RECORDS:
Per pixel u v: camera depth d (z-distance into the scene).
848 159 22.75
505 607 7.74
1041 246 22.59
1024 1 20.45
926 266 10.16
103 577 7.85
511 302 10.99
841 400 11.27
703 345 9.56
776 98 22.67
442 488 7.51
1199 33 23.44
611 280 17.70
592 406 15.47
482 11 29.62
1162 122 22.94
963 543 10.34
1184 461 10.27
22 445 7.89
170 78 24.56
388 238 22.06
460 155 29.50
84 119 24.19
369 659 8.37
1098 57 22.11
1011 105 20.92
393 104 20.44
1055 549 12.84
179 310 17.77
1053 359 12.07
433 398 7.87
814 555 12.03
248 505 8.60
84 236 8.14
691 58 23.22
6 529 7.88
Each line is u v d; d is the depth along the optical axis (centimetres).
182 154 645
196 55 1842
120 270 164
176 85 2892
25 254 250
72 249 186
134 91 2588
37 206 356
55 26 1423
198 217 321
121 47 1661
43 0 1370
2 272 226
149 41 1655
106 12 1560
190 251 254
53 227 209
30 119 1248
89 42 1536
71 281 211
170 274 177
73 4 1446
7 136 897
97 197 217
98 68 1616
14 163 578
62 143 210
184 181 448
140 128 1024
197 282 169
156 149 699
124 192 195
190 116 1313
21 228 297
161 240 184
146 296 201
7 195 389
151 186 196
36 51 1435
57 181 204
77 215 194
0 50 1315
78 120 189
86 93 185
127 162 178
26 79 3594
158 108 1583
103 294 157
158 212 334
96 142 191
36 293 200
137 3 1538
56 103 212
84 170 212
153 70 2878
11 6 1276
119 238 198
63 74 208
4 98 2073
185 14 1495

WHAT NEEDS TO BE DONE: State only how many lines above contain "depth".

RESPONSE BOX: 2